--- SUPPLIED ENTRIES ---

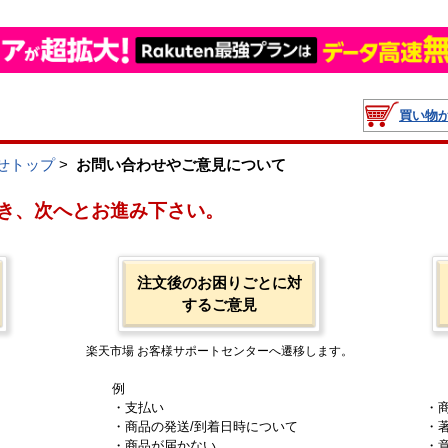
買い物
せトップ
>
お問い合わせやご意見について
き、次へとお進み下さい。
注文後のお困りごとに対
するご意見
楽天市場 お客様サポートセンターへ遷移します。
例
・支払い
・
・商品の発送/到着日時について
・
・商品が届かない
・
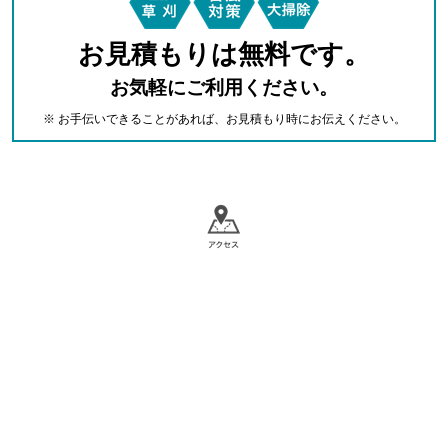
お見積もりは無料です。
お気軽にご利用ください。
※ お手伝いできることがあれば、お見積もり時にお伝えください。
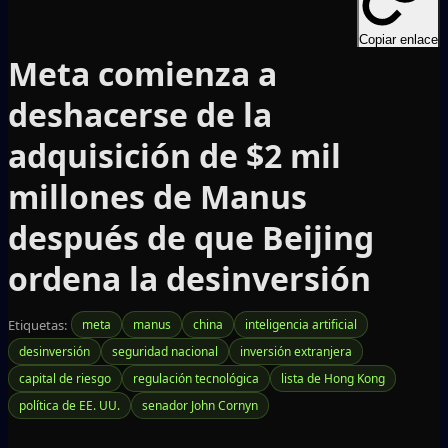
Copiar enlace
Meta comienza a
deshacerse de la
adquisición de $2 mil
millones de Manus
después de que Beijing
ordena la desinversión
Etiquetas:
meta
manus
china
inteligencia artificial
desinversión
seguridad nacional
inversión extranjera
capital de riesgo
regulación tecnológica
lista de Hong Kong
política de EE. UU.
senador John Cornyn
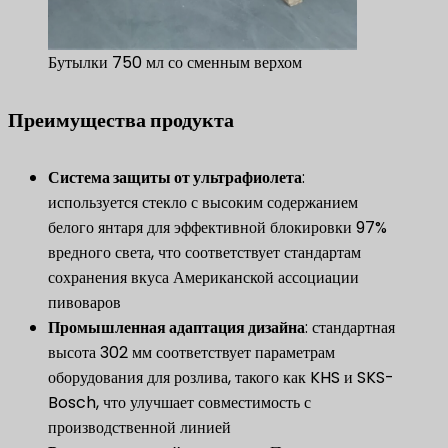
Бутылки 750 мл со сменным верхом
Преимущества продукта
Система защиты от ультрафиолета
:
используется стекло с высоким содержанием
белого янтаря для эффективной блокировки 97%
вредного света, что соответствует стандартам
сохранения вкуса Американской ассоциации
пивоваров
Промышленная адаптация дизайна
: стандартная
высота 302 мм соответствует параметрам
оборудования для розлива, такого как KHS и SKS-
Bosch, что улучшает совместимость с
производственной линией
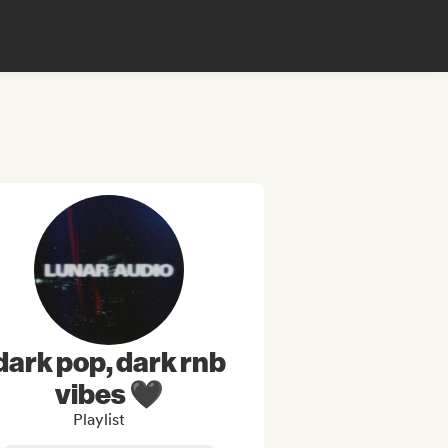
dark pop, dark rnb
vibes 🖤
Playlist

---

WHAT THE TASK REQUIRES: Copy every line of text in the data above verbatim, leaving out the image placeholders.

PROBLEM SOLUTION:
買い物
せトップ
>
お問い合わせやご意見について
き、次へとお進み下さい。
注文後のお困りごとに対
するご意見
楽天市場 お客様サポートセンターへ遷移します。
例
・支払い
・
・商品の発送/到着日時について
・
・商品が届かない
・
お見積もりは無料です。
お気軽にご利用ください。
※ お手伝いできることがあれば、お見積もり時にお伝えください。
Copiar enlace
Meta comienza a
deshacerse de la
adquisición de $2 mil
millones de Manus
después de que Beijing
ordena la desinversión
Etiquetas:
meta
manus
china
inteligencia artificial
desinversión
seguridad nacional
inversión extranjera
capital de riesgo
regulación tecnológica
lista de Hong Kong
política de EE. UU.
senador John Cornyn
Бутылки 750 мл со сменным верхом
Преимущества продукта
Система защиты от ультрафиолета
:
используется стекло с высоким содержанием
белого янтаря для эффективной блокировки 97%
вредного света, что соответствует стандартам
сохранения вкуса Американской ассоциации
пивоваров
Промышленная адаптация дизайна
: стандартная
высота 302 мм соответствует параметрам
оборудования для розлива, такого как KHS и SKS-
Bosch, что улучшает совместимость с
производственной линией
dark pop, dark rnb
vibes 🖤
Playlist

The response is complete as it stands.